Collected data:
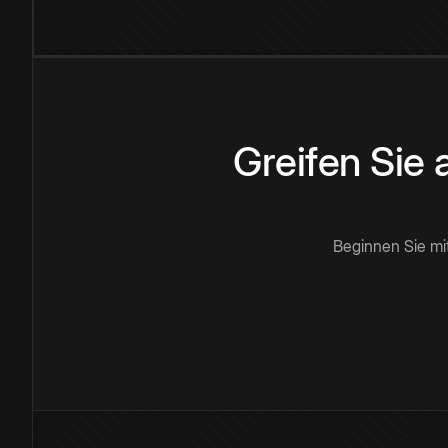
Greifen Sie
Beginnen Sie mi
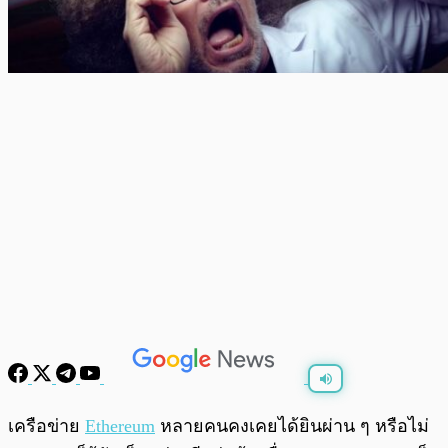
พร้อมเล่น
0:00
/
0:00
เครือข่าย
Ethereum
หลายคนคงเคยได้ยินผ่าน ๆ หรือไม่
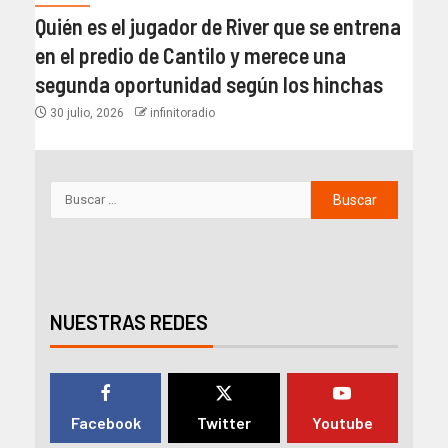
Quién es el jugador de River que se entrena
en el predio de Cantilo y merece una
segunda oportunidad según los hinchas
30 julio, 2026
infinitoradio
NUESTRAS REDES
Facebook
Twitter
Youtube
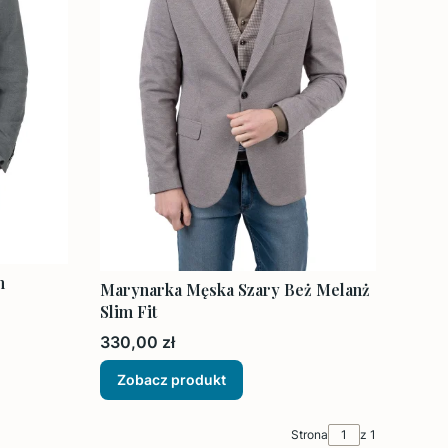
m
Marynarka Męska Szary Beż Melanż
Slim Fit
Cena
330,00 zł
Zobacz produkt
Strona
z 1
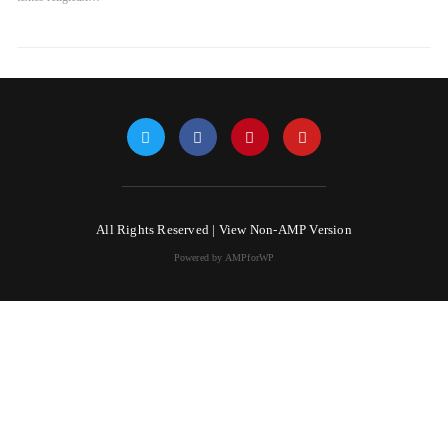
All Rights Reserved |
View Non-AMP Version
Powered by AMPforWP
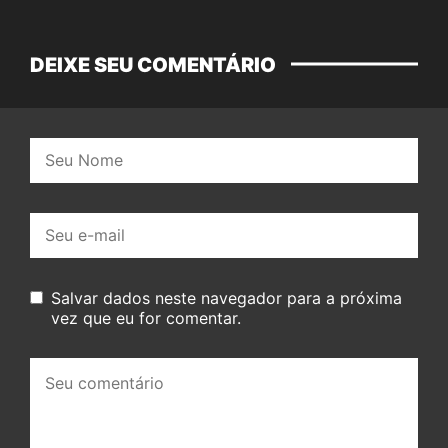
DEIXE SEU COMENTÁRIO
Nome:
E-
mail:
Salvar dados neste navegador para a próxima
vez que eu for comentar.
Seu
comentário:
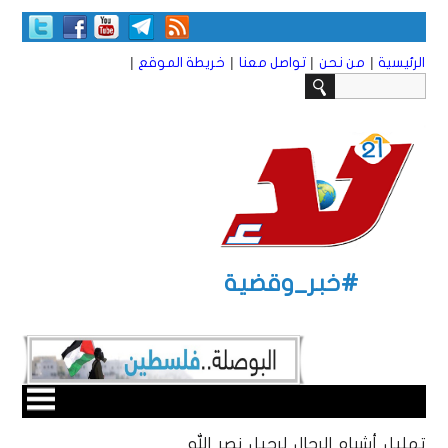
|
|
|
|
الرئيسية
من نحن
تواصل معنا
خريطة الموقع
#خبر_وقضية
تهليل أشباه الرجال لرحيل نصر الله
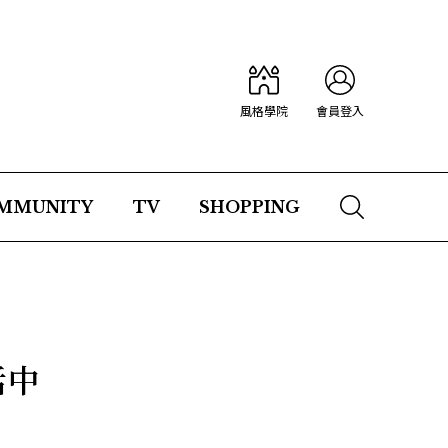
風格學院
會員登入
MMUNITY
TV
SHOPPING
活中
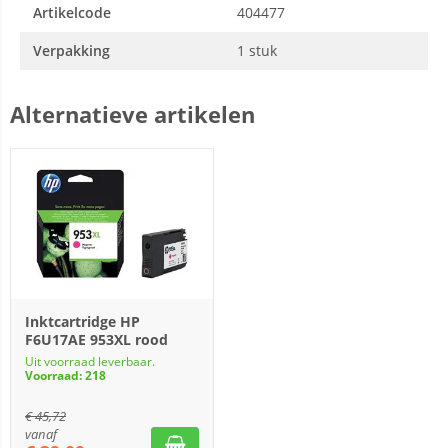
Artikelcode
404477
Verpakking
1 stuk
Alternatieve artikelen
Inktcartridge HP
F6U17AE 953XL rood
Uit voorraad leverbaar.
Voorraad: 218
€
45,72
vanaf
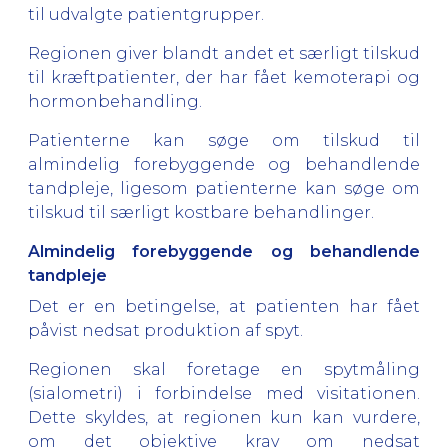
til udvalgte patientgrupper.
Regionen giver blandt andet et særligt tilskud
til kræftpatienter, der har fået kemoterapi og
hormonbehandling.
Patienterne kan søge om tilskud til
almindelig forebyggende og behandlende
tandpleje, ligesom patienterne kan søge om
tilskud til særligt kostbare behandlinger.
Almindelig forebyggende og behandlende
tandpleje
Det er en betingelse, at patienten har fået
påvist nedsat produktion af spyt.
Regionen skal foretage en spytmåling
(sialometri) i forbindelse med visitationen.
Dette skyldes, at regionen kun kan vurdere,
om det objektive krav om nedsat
* * *
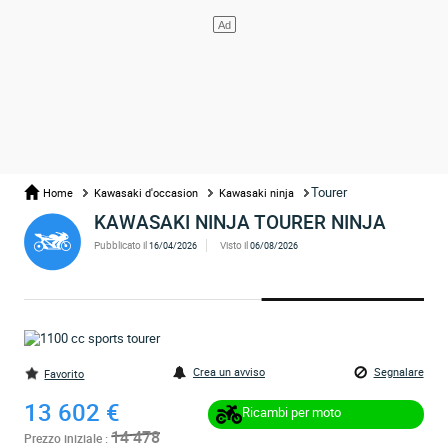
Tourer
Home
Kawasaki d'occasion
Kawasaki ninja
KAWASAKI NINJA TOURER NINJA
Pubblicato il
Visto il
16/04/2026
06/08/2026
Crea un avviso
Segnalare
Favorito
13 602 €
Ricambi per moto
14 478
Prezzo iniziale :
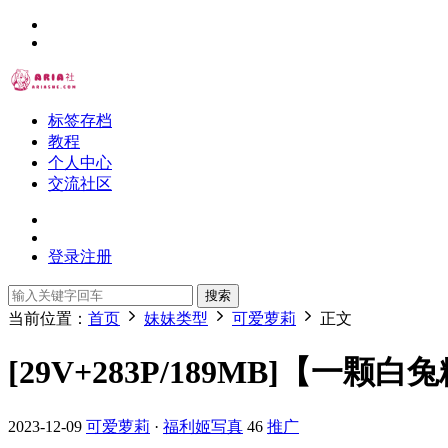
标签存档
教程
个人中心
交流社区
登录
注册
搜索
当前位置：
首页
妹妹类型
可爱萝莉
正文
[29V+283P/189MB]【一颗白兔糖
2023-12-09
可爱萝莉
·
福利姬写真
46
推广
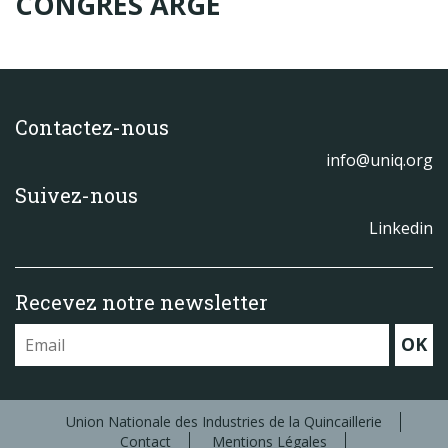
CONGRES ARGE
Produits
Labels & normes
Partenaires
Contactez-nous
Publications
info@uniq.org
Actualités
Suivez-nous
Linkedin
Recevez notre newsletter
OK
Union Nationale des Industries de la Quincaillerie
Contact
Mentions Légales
...
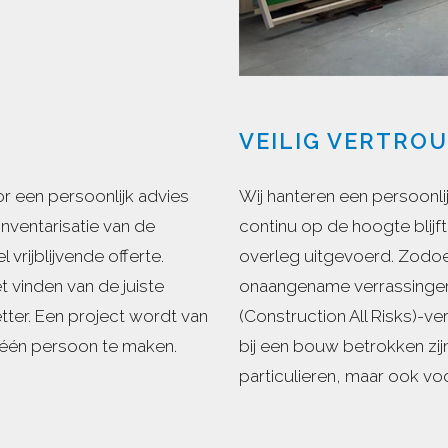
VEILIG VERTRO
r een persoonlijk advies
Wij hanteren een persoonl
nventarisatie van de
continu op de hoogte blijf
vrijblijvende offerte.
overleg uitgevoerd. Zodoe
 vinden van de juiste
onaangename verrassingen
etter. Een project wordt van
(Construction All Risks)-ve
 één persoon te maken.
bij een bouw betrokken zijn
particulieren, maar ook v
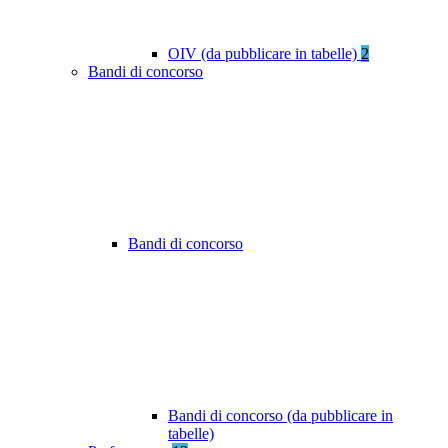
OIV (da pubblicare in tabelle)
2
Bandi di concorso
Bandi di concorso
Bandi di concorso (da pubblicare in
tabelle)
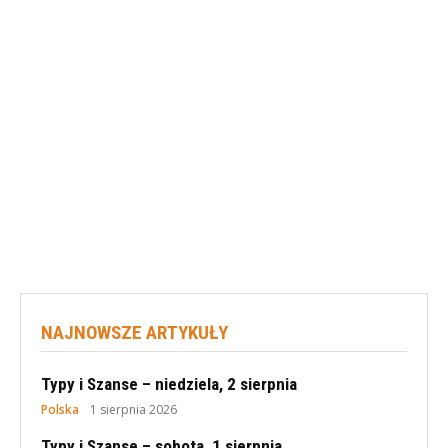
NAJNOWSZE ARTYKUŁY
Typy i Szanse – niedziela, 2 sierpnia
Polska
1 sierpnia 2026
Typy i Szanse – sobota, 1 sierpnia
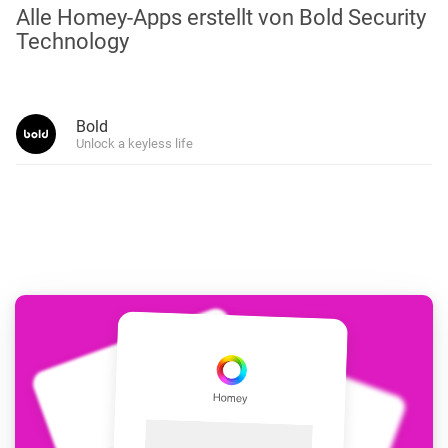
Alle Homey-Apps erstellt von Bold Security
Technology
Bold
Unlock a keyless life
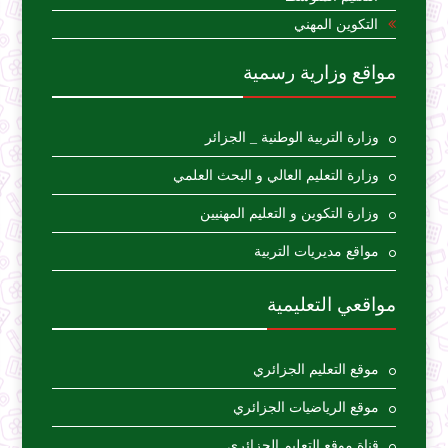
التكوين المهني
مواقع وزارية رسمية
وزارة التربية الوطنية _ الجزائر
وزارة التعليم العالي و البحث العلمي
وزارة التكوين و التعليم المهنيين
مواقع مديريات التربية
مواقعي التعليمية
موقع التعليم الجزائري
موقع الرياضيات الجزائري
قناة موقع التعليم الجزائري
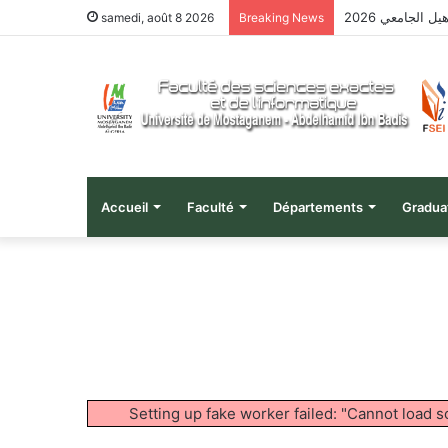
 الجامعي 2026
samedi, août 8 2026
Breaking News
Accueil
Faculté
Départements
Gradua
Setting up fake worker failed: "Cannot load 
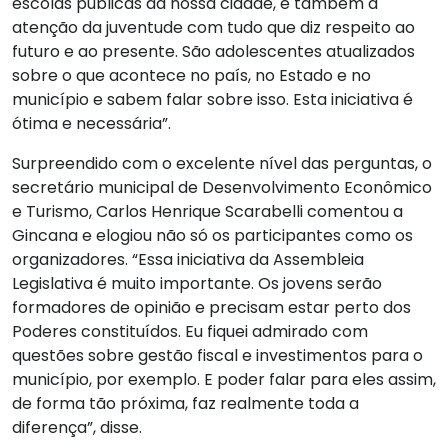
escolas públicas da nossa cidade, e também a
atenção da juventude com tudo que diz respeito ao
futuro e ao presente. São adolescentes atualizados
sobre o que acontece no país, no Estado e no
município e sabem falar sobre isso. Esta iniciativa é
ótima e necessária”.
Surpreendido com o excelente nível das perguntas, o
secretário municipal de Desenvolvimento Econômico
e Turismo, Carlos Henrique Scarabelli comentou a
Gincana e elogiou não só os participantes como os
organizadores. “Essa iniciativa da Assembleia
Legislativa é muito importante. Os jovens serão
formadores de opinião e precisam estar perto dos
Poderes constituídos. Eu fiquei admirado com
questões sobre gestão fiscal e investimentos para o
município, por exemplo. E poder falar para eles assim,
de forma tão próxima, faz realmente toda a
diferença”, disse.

_REQUIRED ACTION:_ Render the lines as a JSON list of strings, one string per line, with blank lines and picture markers left out. Begin at the line that has "Alle Homey-Apps erstellt von Bold Security" and stop after the line that has "Setting up fake".

_SOLVED PROBLEM:_
[
  "Alle Homey-Apps erstellt von Bold Security",
  "Technology",
  "Bold",
  "Unlock a keyless life",
  "التكوين المهني",
  "مواقع وزارية رسمية",
  "وزارة التربية الوطنية _ الجزائر",
  "وزارة التعليم العالي و البحث العلمي",
  "وزارة التكوين و التعليم المهنيين",
  "مواقع مديريات التربية",
  "مواقعي التعليمية",
  "موقع التعليم الجزائري",
  "موقع الرياضيات الجزائري",
  "قناة موقع التعليم الجزائري",
  " الجامعي 2026",
  "samedi, août 8 2026",
  "Breaking News",
  "Accueil",
  "Faculté",
  "Départements",
  "Gradua",
  "Setting up fake worker failed: \"Cannot load "
]